- [Problemy i zadania]:
a – Przepisz dosłownie fragment tekstu o Strzelcach Krajeńskich między słowami „Świetnie – i” a „masę materiałów informacyjnych.”, łącznie z nimi.
b – Odpowiedz na pytania na podstawie tekstu o Strzelcach Krajeńskich:
(i) Jak nazywane są pobliskie jeziora i lasy?
(ii) Nad jakim jeziorem leży miejscowość Długie?
(iii) Ile miejsc oferuje hotel „Wodnik”?

- [Fragment tekstu]:
▬▬▬▬▬▬
LUBUSKIE CARCASSONNE

 

PODRÓŻE „GLOBTROTERA”: STRZELCE KRAJEŃSKIE

 

Nazwa tego – jak je określają same władze – 11–tysięcznego miasteczka: Strzelce Krajeńskie niewiele chyba mówi mieszkańcom innych, zwłaszcza bardziej oddalonych regionów kraju. Nazywane jest ono co prawda, ze względu na zachowane częściowo średniowieczne mury i fortyfikacje, Lubuskim Carcassonne, a pobliskie jeziora i lasy Lubuskimi Mazurami. Ale brak tam takich atrakcji turystycznych jak góry, piaszczyste nadmorskie plaże czy zabytki europejskiej rangi. A jednak jak trochę pozna się to miasto i gminę oraz to co już oferują one turystom, można przekonać się jak znacznym potencjałem w tej dziedzinie dysponują. I potwierdzić słuszność decyzji gminnych władz zaprezentowania, za pośrednictwem prasy, miejscowych walorów szerszym kręgom potencjalnych turystów. Przekonałem się o tym uczestnicząc, jako jeden z kilkorga zaproszonych, wśród których byli również inni członkowie „Globtrotera”, w pierwszej wizycie studyjnej dziennikarzy z mediów krajowych w Gminie Strzelce Krajeńskie.

 

Świetnie – i to był jej pierwszy mocny punkt – przygotowanej oraz zorganizowanej. Gospodarze zapewnili nam wygodny transport z i powrotny do Warszawy, doskonałe zakwaterowanie w 2*, niewielkim – oferuje tylko około 60 miejsc, ale dobrym hotelu z restauracją „Wodnik” ( więcej o nim na: www.hotel-wodnik.eu ) w miejscowości Długie nad jeziorem Lipie, kilkanaście kilometrów od centrum Strzelec Krajeńskich. Położonej na Pojezierzu Dobiegniewskim, między Puszczą Notecką i Drawieńskim Parkiem Narodowym. A ponadto masę materiałów informacyjnych.
▬▬▬▬▬▬
- [Fragmenty rekordów]:
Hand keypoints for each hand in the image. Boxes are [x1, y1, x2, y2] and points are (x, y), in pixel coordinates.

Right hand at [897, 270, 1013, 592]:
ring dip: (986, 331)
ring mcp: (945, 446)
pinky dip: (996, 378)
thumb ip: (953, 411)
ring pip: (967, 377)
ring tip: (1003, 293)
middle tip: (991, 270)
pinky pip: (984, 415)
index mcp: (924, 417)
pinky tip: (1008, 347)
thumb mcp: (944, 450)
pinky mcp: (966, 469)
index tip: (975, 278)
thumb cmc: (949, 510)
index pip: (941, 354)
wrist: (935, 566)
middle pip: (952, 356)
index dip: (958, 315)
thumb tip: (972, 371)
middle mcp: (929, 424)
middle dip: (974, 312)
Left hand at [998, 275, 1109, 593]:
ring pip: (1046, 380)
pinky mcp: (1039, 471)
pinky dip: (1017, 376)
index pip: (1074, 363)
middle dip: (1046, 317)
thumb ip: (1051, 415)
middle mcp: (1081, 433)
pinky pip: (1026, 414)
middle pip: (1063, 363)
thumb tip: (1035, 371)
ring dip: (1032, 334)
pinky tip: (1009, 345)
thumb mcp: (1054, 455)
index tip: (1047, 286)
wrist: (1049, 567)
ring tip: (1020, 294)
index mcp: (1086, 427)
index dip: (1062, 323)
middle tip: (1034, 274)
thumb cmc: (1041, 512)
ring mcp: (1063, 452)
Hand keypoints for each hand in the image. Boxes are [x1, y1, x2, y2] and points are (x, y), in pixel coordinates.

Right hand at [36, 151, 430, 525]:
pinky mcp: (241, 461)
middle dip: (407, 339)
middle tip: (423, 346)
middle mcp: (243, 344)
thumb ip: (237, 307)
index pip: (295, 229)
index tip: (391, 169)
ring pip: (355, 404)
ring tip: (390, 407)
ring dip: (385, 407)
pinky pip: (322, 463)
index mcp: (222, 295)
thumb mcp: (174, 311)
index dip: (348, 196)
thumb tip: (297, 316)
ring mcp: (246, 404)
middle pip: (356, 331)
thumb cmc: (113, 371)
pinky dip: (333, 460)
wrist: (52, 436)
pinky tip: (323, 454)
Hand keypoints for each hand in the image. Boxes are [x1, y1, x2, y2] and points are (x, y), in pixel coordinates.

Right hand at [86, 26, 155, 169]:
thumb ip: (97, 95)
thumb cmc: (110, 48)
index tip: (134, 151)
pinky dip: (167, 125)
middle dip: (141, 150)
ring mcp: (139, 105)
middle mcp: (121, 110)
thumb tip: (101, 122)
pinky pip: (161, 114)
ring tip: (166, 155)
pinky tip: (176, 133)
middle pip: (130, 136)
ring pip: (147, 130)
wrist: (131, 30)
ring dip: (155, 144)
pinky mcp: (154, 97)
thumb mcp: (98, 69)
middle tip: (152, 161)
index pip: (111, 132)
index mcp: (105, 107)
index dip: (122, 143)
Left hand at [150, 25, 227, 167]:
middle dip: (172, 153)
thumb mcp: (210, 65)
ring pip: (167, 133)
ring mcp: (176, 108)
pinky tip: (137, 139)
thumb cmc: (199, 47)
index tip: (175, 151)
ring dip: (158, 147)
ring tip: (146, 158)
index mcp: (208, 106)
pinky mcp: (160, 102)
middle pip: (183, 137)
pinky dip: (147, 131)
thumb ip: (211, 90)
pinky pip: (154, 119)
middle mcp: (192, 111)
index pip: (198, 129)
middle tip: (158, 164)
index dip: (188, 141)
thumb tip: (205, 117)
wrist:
▬▬▬▬▬▬
- [Odpowiedzi do ćwiczeń]:
a –
Świetnie – i to był jej pierwszy mocny punkt – przygotowanej oraz zorganizowanej. Gospodarze zapewnili nam wygodny transport z i powrotny do Warszawy, doskonałe zakwaterowanie w 2*, niewielkim – oferuje tylko około 60 miejsc, ale dobrym hotelu z restauracją „Wodnik” ( więcej o nim na: www.hotel-wodnik.eu ) w miejscowości Długie nad jeziorem Lipie, kilkanaście kilometrów od centrum Strzelec Krajeńskich. Położonej na Pojezierzu Dobiegniewskim, między Puszczą Notecką i Drawieńskim Parkiem Narodowym. A ponadto masę materiałów informacyjnych.

b –
(i) Lubuskimi Mazurami.
(ii) Nad jeziorem Lipie.
(iii) Około 60 miejsc.